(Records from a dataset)
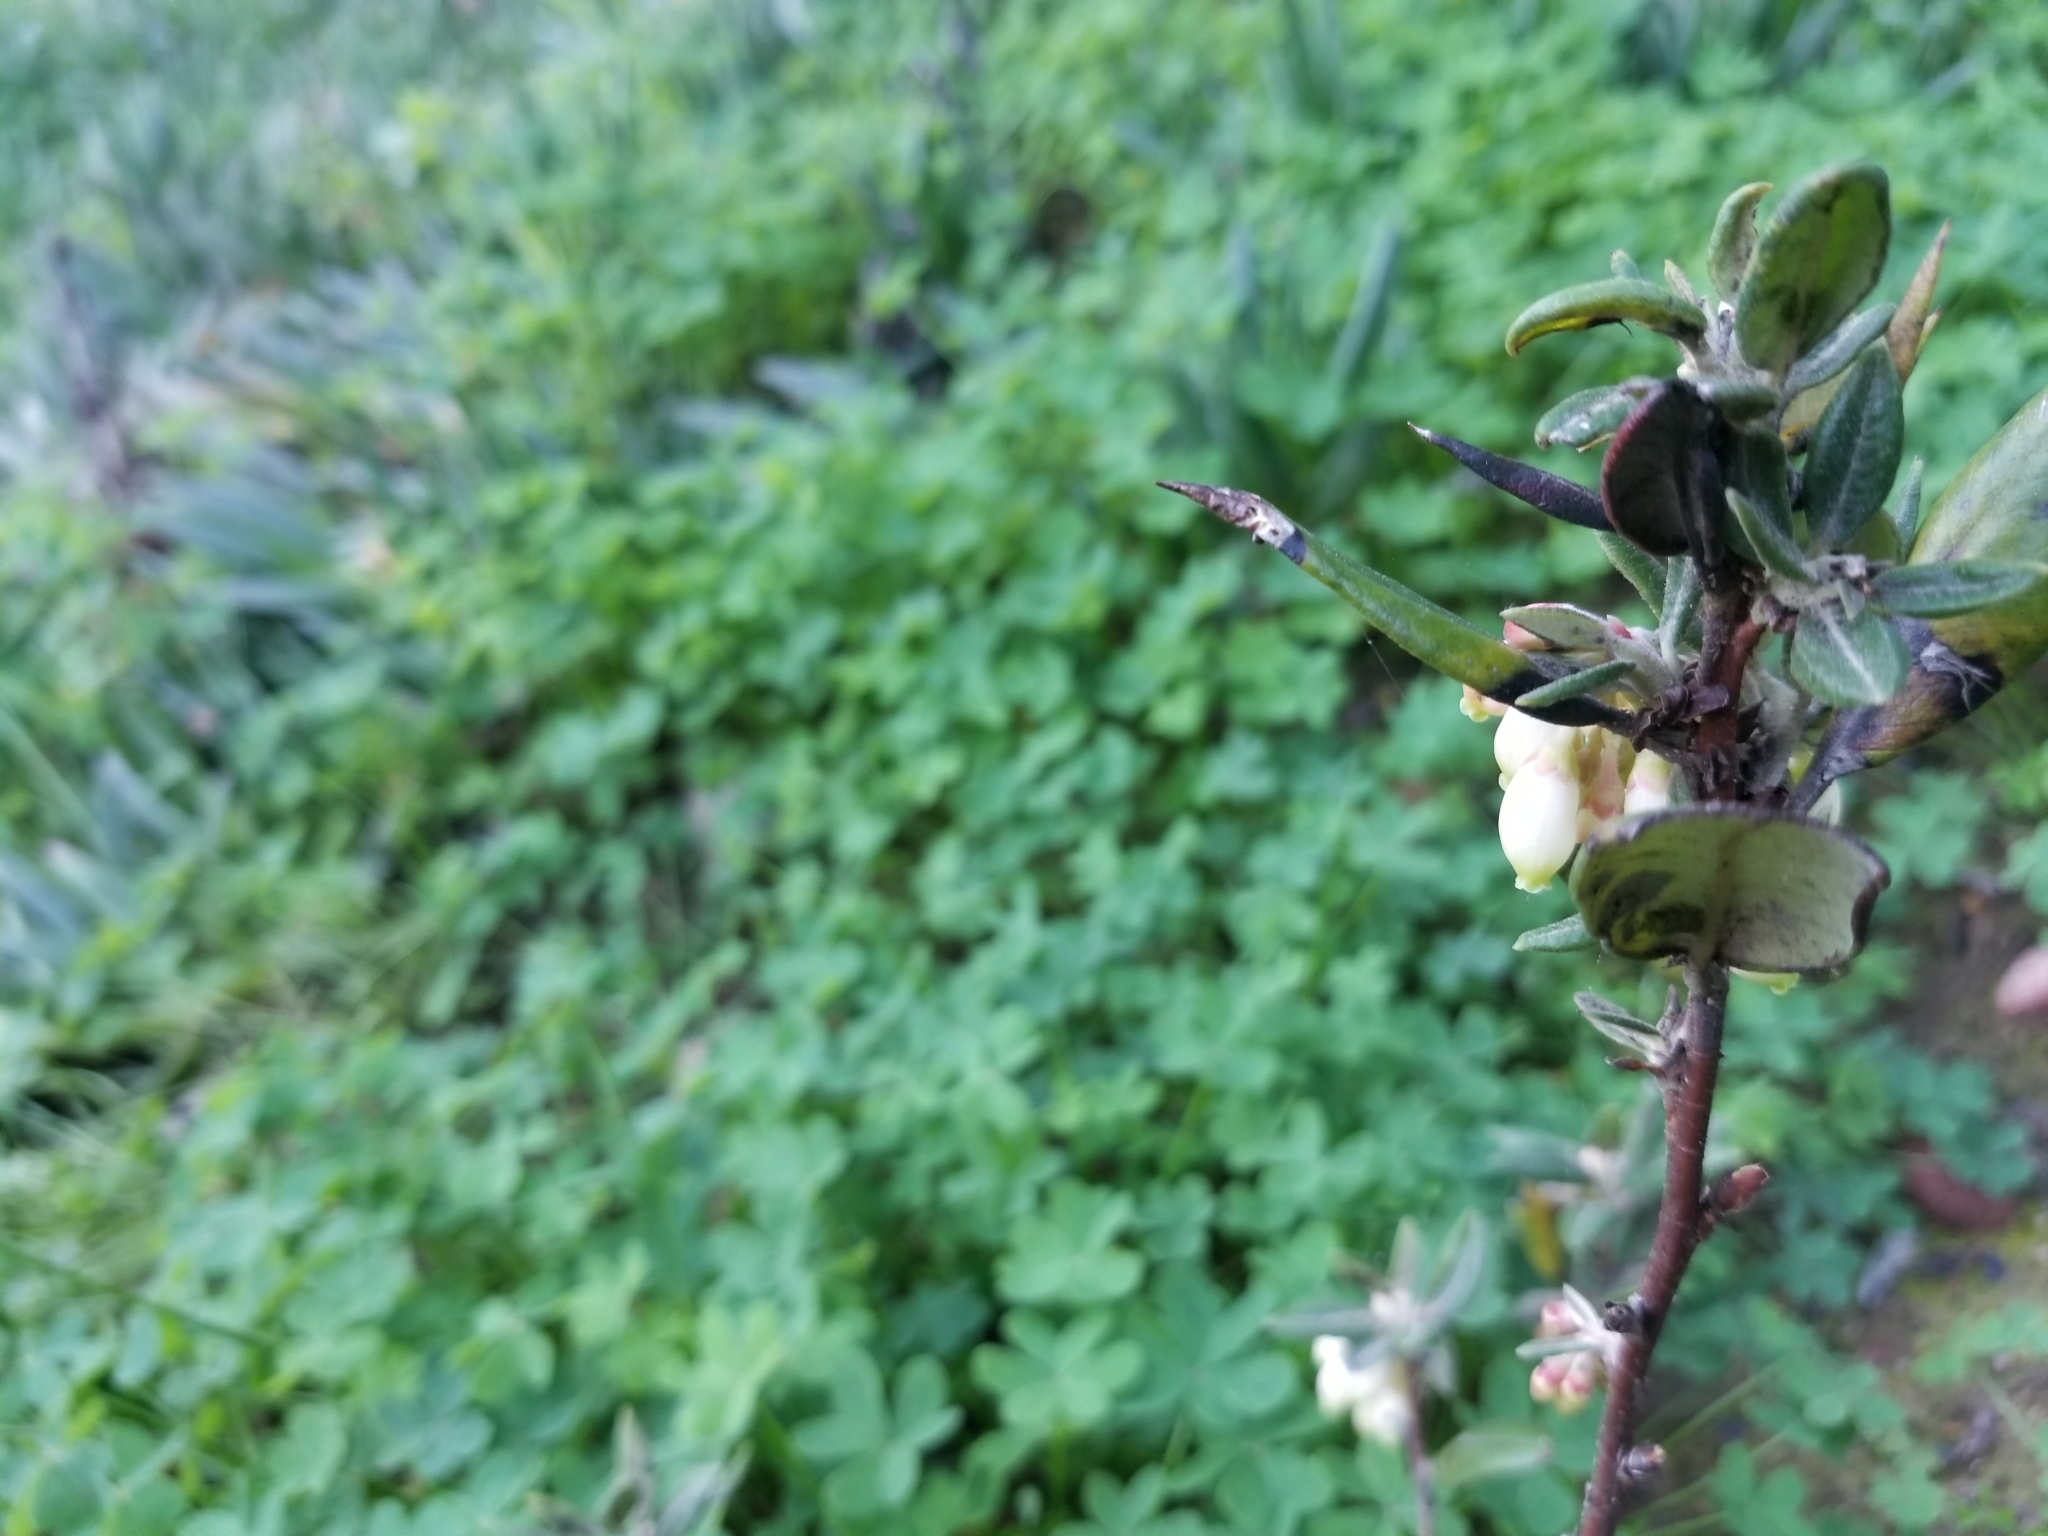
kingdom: Plantae
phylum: Tracheophyta
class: Magnoliopsida
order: Ericales
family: Ericaceae
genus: Arctostaphylos
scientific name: Arctostaphylos bicolor
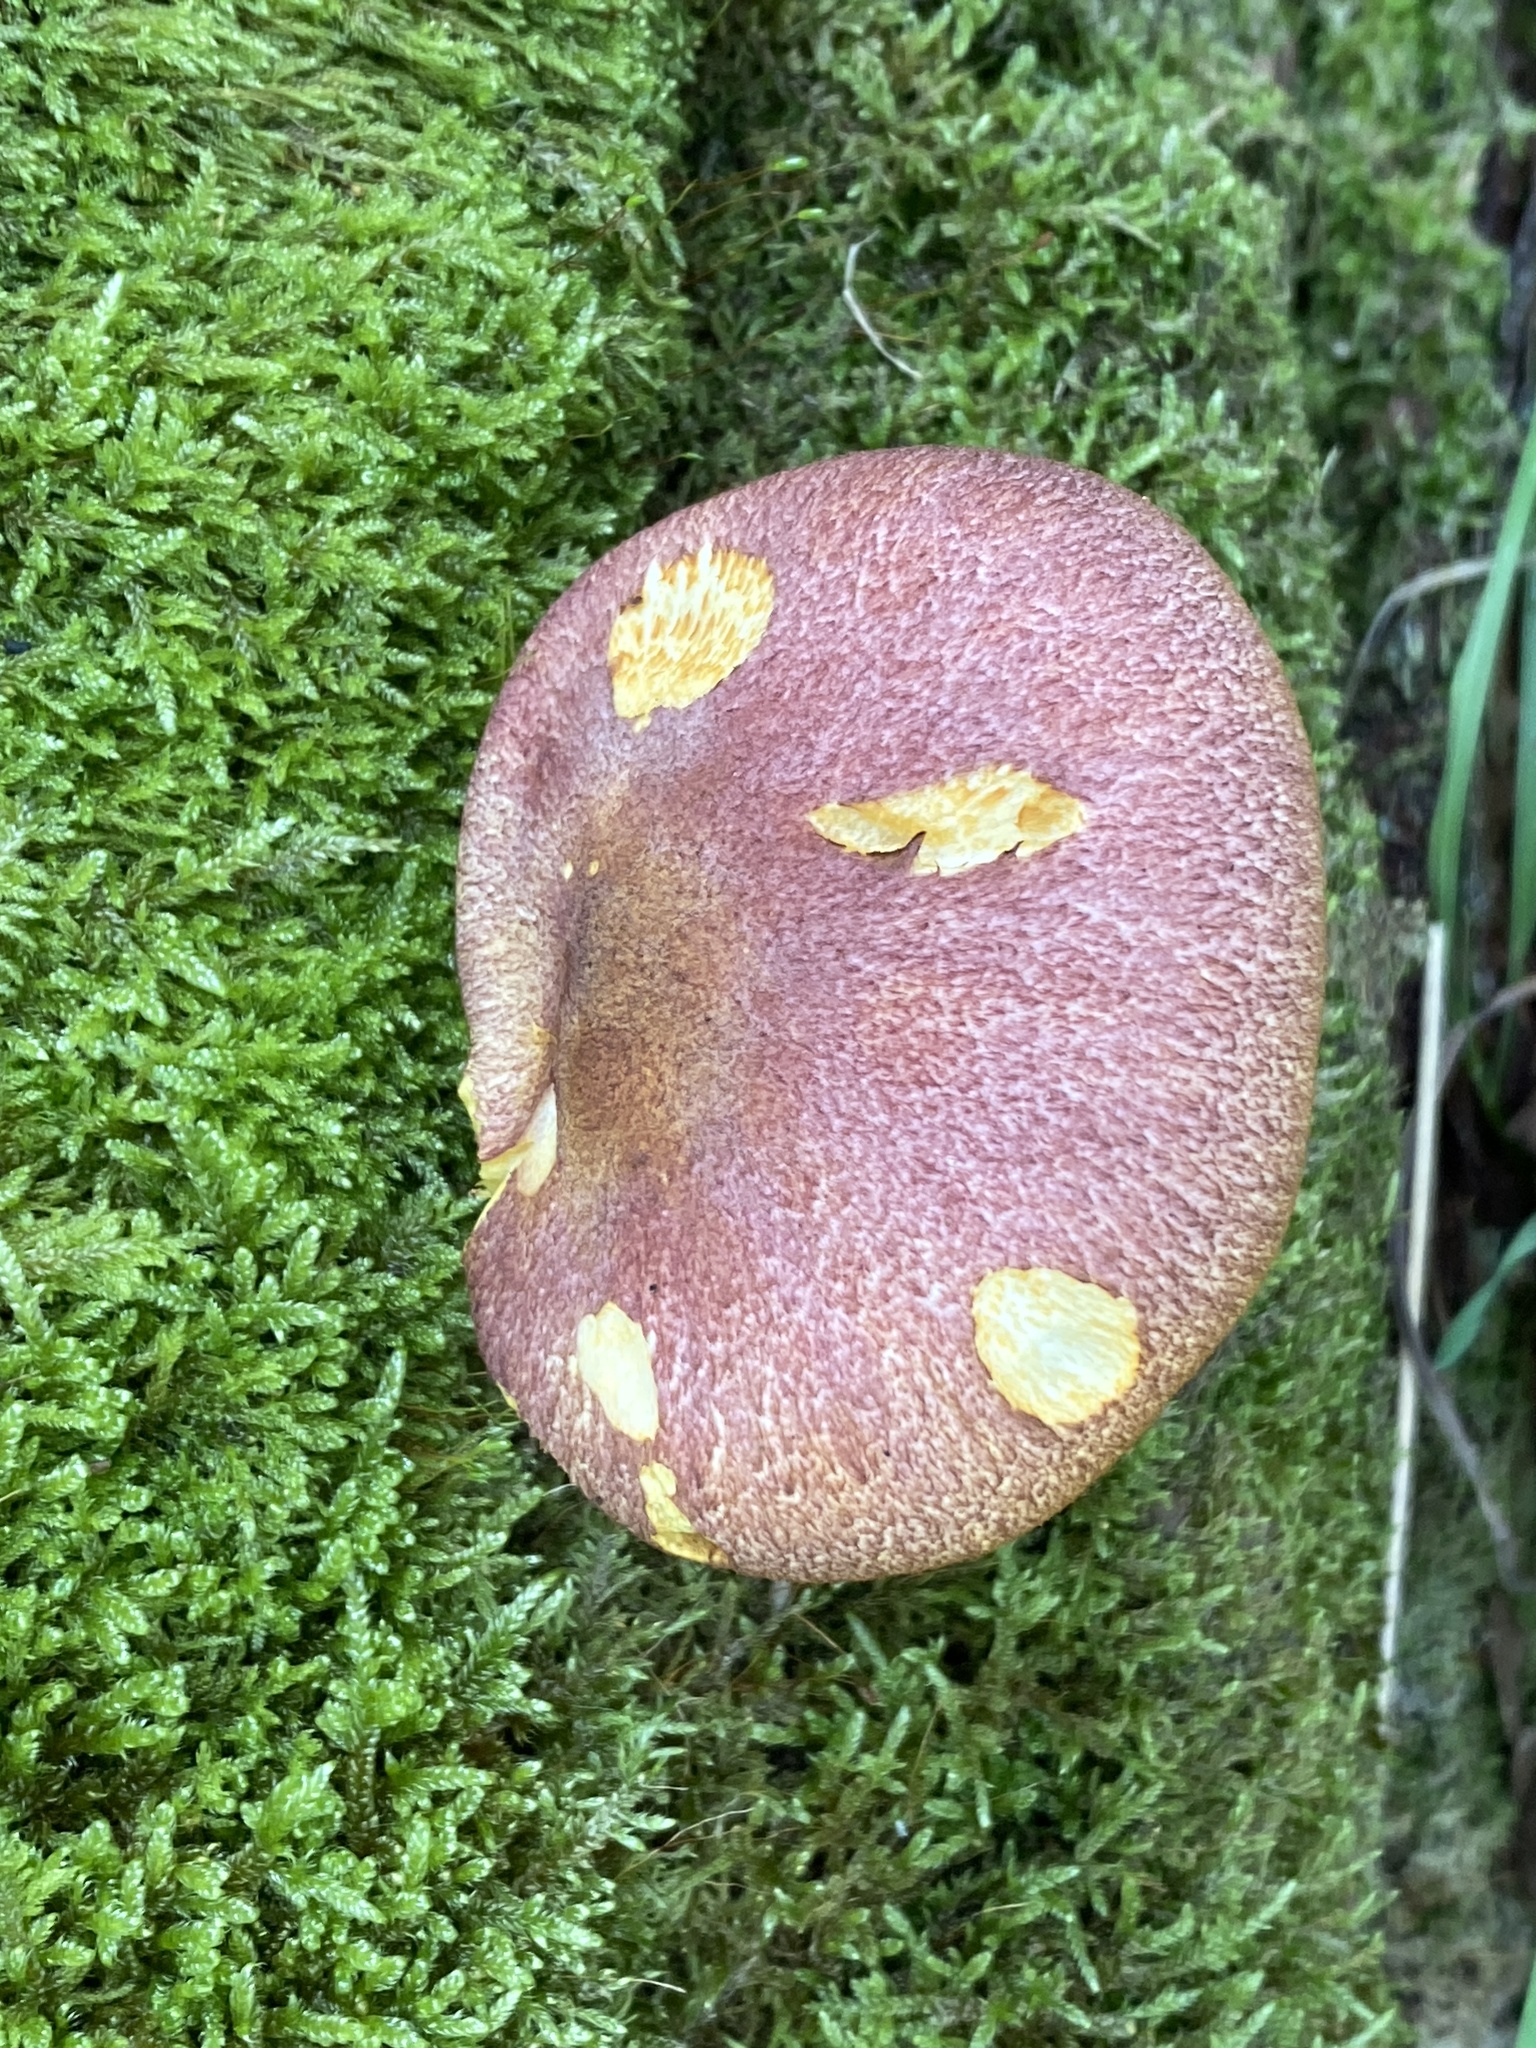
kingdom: Fungi
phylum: Basidiomycota
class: Agaricomycetes
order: Agaricales
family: Tricholomataceae
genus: Tricholomopsis
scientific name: Tricholomopsis rutilans
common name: Plums and custard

### Written instruction
Present each line of the data above as a row in a Markdown table with the columns Row and Line. Number the rows, skip blank lines, and leave out the pictures.

### Solution to this task
| Row | Line |
|---|---|
| 1 | kingdom: Plantae |
| 2 | phylum: Tracheophyta |
| 3 | class: Magnoliopsida |
| 4 | order: Ericales |
| 5 | family: Ericaceae |
| 6 | genus: Arctostaphylos |
| 7 | scientific name: Arctostaphylos bicolor |
| 8 | kingdom: Fungi |
| 9 | phylum: Basidiomycota |
| 10 | class: Agaricomycetes |
| 11 | order: Agaricales |
| 12 | family: Tricholomataceae |
| 13 | genus: Tricholomopsis |
| 14 | scientific name: Tricholomopsis rutilans |
| 15 | common name: Plums and custard |